Understand that heat is a essential part to the break-in process, when WOT is applied to a new engine, the heat created will be significantly higher than in a gentle break-in, remember that metal expands in heat, that’s why it is best to perform WOT within the first 32 kilometers of the cars first drive, this is when the engine is newly expanding allowing components to wear & set, WOT will help heat up the engine and create the pressures responsible for forcing the seals to set. When the engine is operating, a force known as Break Mean Effective Pressure or B.M.E.P is generated within the combustion chamber. B.M.E.P. is the resultant force produced from the controlled burning of the fuel air mixture that the engine runs on. The higher the power setting the engine is running at, the higher the B.M.E.P. is and conversely as the power setting is lowered the B.M.E.P. becomes less. B.M.E.P is an important part of the break in process. When the engine is running, B.M.E.P. is present in the cylinder behind the piston rings and it's force pushes the piston ring outward against the coarse honed cylinder wall. The higher the B.M.E.P, the harder the piston ring is pushed against the wall. The surface temperature at the piston ring face and cylinder wall interface will be greater with high B.M.E.P. than with low B.M.E.P. This is because we are pushing the ring harder against the rough cylinder wall surface causing high amounts of friction and thus heat. So the first 32 kilometers are the most important, because this is all the mileage required for a new engine to seat the piston rings, by performing WOT, it will create the maximum temperature and pressures for the engine and components to fully expand to their maximum size, so they can wear and seat in properly. But keep in mind, too much heat build up, resulting from Full Throttle or Full Acceleration during the first 32 kilometers, will cause glazing or heat welding between parts in the engine, resulting in loss of performance. The engine should not be floored until everything within the engine has set, and the engine has been run thru it’s paces, gradually running thru the whole RPM range, preferably after 1100kms, it is best to floor the car, just after the 1st oil change, during the final break-in technique.

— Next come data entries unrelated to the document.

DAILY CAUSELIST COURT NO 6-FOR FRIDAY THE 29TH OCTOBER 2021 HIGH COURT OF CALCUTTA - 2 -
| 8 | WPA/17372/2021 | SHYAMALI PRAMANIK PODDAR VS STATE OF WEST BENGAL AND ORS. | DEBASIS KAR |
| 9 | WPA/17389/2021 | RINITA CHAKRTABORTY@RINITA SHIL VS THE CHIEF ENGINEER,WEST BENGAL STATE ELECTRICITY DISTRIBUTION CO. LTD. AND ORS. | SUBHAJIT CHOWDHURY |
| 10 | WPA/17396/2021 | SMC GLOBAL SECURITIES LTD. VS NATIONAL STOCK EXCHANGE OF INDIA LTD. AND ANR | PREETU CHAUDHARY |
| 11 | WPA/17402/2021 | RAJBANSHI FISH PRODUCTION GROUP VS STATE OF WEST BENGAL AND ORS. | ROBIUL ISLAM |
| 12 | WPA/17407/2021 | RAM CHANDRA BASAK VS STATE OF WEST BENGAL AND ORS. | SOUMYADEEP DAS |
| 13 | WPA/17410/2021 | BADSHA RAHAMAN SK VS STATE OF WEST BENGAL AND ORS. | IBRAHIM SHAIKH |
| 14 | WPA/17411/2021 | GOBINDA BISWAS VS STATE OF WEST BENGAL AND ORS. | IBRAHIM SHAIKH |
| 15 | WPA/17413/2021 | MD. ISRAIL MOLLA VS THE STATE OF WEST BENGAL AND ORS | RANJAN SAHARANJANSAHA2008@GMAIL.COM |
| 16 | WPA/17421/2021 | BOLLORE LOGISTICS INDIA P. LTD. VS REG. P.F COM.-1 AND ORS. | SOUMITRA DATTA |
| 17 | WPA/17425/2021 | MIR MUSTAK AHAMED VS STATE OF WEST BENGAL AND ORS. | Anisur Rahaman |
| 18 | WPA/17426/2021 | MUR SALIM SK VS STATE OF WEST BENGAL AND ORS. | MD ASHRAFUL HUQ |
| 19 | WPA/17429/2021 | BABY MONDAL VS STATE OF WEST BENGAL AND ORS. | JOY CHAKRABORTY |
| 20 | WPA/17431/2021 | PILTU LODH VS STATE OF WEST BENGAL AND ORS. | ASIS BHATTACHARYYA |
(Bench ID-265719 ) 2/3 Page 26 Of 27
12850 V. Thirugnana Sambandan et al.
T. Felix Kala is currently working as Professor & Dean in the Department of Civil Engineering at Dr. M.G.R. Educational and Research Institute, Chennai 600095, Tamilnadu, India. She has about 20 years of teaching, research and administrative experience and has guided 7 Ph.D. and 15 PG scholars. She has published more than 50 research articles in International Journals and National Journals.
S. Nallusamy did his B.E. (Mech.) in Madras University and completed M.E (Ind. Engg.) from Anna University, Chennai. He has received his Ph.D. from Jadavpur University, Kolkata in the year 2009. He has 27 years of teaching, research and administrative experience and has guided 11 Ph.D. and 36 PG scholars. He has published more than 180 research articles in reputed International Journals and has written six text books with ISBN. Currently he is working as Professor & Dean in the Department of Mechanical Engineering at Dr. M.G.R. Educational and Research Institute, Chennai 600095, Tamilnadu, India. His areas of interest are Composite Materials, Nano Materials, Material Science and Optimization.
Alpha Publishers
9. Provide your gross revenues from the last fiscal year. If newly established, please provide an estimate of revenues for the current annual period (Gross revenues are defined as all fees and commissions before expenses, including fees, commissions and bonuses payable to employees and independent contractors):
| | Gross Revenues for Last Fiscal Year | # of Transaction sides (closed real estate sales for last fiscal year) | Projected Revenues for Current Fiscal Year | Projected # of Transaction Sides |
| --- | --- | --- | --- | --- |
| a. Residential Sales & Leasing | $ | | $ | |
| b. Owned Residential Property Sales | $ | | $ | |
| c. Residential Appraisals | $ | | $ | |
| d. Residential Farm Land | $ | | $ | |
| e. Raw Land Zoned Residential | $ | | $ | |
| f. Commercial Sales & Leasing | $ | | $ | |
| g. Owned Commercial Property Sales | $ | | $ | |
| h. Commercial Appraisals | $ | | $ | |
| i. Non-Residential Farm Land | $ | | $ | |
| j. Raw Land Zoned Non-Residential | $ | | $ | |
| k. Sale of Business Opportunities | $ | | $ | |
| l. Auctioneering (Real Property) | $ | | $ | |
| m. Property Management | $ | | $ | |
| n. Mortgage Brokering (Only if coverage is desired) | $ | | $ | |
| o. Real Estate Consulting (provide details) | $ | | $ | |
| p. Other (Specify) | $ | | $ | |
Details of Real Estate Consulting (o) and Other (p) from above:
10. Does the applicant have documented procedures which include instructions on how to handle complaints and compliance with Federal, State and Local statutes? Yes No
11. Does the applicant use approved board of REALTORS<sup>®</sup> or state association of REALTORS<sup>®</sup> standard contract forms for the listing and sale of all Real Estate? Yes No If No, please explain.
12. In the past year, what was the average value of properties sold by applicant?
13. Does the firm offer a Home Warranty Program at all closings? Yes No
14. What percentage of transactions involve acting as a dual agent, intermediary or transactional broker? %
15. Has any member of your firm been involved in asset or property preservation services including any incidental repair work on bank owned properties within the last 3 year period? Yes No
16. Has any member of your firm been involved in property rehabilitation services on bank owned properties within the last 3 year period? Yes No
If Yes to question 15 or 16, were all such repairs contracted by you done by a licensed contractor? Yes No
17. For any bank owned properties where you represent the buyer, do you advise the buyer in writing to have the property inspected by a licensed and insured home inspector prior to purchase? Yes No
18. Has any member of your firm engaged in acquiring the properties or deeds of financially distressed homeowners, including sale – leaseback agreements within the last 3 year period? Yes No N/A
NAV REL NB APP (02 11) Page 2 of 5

*The guide below will show you how to perform WOT during the first 32 kilometers of leaving the dealership.*

(Cannot Miss or Skip This Step, It is very Crucial to your engines performance and longevity.)

*Here is how to seat piston rings:* 

Start the engine, the engine naturally will idle between 900 rpm – 1500 rpm, these high idle rpms is for the engine to transfer oil to other parts of the engine, once complete the engine will automatically reduce to 600 rpm. After the rpm reduction, which will be a total of 10 -20 secs, you can now drive your car, I REPEAT never let your engine run idle, not even for a minute, it is the worse thing for an NEW engine, once your car is ready to drive, just go. Once driving, your car engine will still be cold, so avoid heavy acceleration, keep them lite, and stay below 2,000 rpm, until the operational engine temp is reached.

Once the optimal engine temp is reached, begin driving real easy for about 10 km, to allow fluids to mix, varying your engine speed below 2,500 rpms, after 10 kms, increase speed and increase engine speed to 3,000 rpms, begin to drive as if your car was already broken in, without exceeding 3,000rpm, to constantly vary your engines speed by speeding up and slowing down for another 10 kms. After the second run of 10 kms, try to find a place to continue the remaining 12kms, proceed to a safe area on the highway, where you can put your car in 2nd or 3rd gear, preferably 2nd gear for the first 4 runs, then 3rd gear for the next 4 runs.

While in second gear, accelerate at WOT (Wide Open Throttle) from 1500-4000rpms, then decelerate by engine braking (allow the engine to slow the car, do not press the brakes), repeat acceleration from 1,500-4000rpms, decelerate 4000-1500rpms via engine braking.

Doing that 8 times will seat piston rings. Under WOT, the rings are forced out into the cylinder walls and the rings will take on the shape of the cylinder wall so that you have a good seal, while decelerating, the ring tension will release and pull engine oil up around them to allow lubrication and prevent overheating. 

After performing the WOT procedure, continue driving the engine, try to place as much load as possible on the engine, between the rpms of 1500 -3500, and allow downshifting if possible, until you reach the 32 km mark. After reaching the 32km mark, continue driving but reduce rpms or baby the engine to allow the pistons to cool. Drive up to 50 kms, and after that find a place to park and turn off your engine, let it rest for a hour or so, best to lift the engine hood for maximum cooling. 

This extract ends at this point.